To: tjeffries who wrote (6)4/8/2002 9:50:18 AM
From: uthabros  Read Replies (1) | Respond to of 397
 
fries, here's the article -03 Apr 2002, 06:04 PM EST Msg. 24519 of 25364

reposting kentucky article:

Panel OKs upgrade of drug database
TARGETING ABUSE MIGHT ALSO HELP MEDICAID PROGRAM
By Monica Richardson
HERALD-LEADER FRANKFORT BUREAU

FRANKFORT - Kentucky could go after federal money to set up a high-tech
system to track often-abused prescriptions and possibly save the state's
Medicaid program millions in drug costs.

Under a bill approved yesterday by a Senate committee, the state would
essentially upgrade KASPER, the current statewide computer database for
doctors and pharmacists that tracks the sale of restricted narcotics.

There's currently a delay of up to six weeks before a prescription is noted
by KASPER.

House Bill 26, approved by the Senate Health and Welfare Committee,
would give physicians immediate access to information about the kinds of
medications a person is taking. A patient would be given a bar-coded
prescription form. When scanned at a pharmacy, the transaction would be
instantly added to a database of the Cabinet for Health Services.

The state could save $25 million by eliminating fraud and duplication of
prescriptions in Medicaid.

"We're looking for things that in the short term and in the long term are
going to save us money in the Medicaid program," said Sen. Julie Denton,
R-Louisville, the committee's chairwoman.

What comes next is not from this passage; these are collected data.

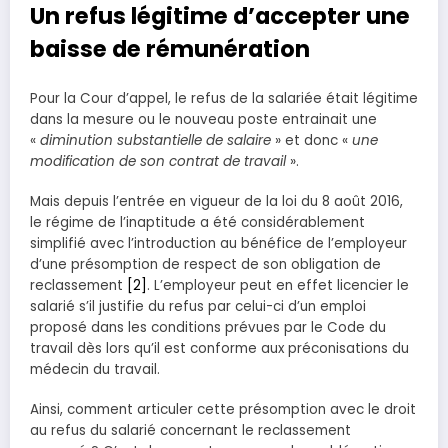
Un refus légitime d’accepter une
baisse de rémunération
Pour la Cour d’appel, le refus de la salariée était légitime
dans la mesure ou le nouveau poste entrainait une
«
diminution substantielle de salaire
» et donc «
une
modification de son contrat de travail
».
Mais depuis l’entrée en vigueur de la loi du 8 août 2016,
le régime de l’inaptitude a été considérablement
simplifié avec l’introduction au bénéfice de l’employeur
d’une présomption de respect de son obligation de
reclassement
[2]
. L’employeur peut en effet licencier le
salarié s’il justifie du refus par celui-ci d’un emploi
proposé dans les conditions prévues par le Code du
travail dès lors qu’il est conforme aux préconisations du
médecin du travail.
Ainsi, comment articuler cette présomption avec le droit
au refus du salarié concernant le reclassement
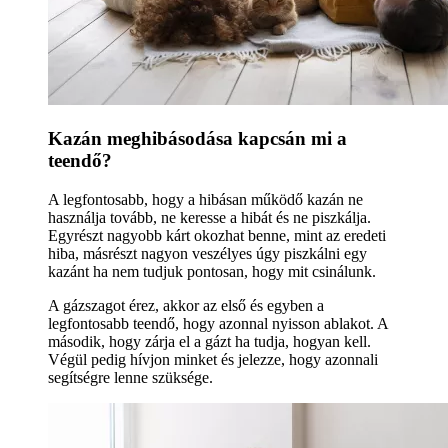
Kazán meghibásodása kapcsán mi a
teendő?
A legfontosabb, hogy a hibásan működő kazán ne
használja tovább, ne keresse a hibát és ne piszkálja.
Egyrészt nagyobb kárt okozhat benne, mint az eredeti
hiba, másrészt nagyon veszélyes úgy piszkálni egy
kazánt ha nem tudjuk pontosan, hogy mit csinálunk.
A gázszagot érez, akkor az első és egyben a
legfontosabb teendő, hogy azonnal nyisson ablakot. A
második, hogy zárja el a gázt ha tudja, hogyan kell.
Végül pedig hívjon minket és jelezze, hogy azonnali
segítségre lenne szüksége.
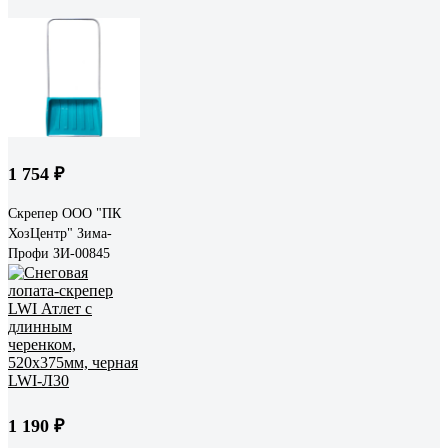
1 754 ₽
Скрепер ООО "ПК
ХозЦентр" Зима-
Профи ЗИ-00845
1 190 ₽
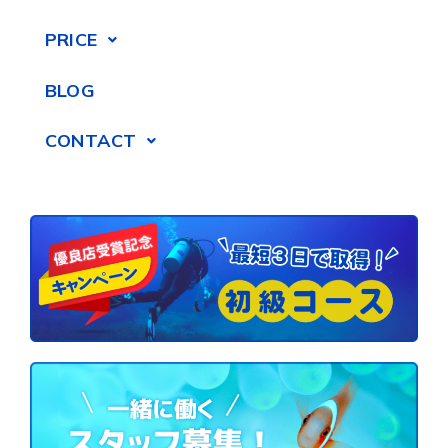
PRICE
BLOG
CONTACT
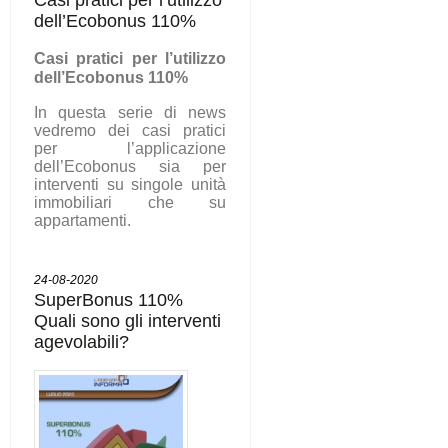
dell’Ecobonus 110%
C
asi pratici per l’utilizzo
dell’Ecobonus 110%
In questa serie di news
vedremo dei casi pratici
per l’applicazione
dell’Ecobonus sia per
interventi su singole unità
immobiliari che su
appartamenti.
24-08-2020
SuperBonus 110%
Quali sono gli interventi
agevolabili?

HB 26, introduced by Rep. Jack Coleman, D-Burgin, started out simply as a
measure requiring prescriptions for OxyContin, an addictive painkiller, to list
the patient's diagnosis.

Sen. Daniel Mongiardo, D-Hazard, amended the bill to include the upgraded
monitoring system, which would serve as an enforcement tool in monitoring
OxyContin abuse.

Lexington-based Equity Technologies & Resources has the patent on the
technology for the system, which costs about $1.6 million to develop.

The Governor's Office for Technology and the Cabinet for Health Services
would apply for a $500,000 grant from the U.S. Department of Justice to
start testing the system.

Equity Technologies would raise an additional $500,000 or more through
private investors, who, vice president James Kemper Millard says, are
already lined up.

Millard said it would take about six months to get the system up and
running. Under the bill, the system would be set up as a test allowing the
state to collect data to determine whether it's worth mandating statewide.

As an incentive, physicians who volunteer for the test could save up to 20
percent on medical malpractice premiums, said Millard.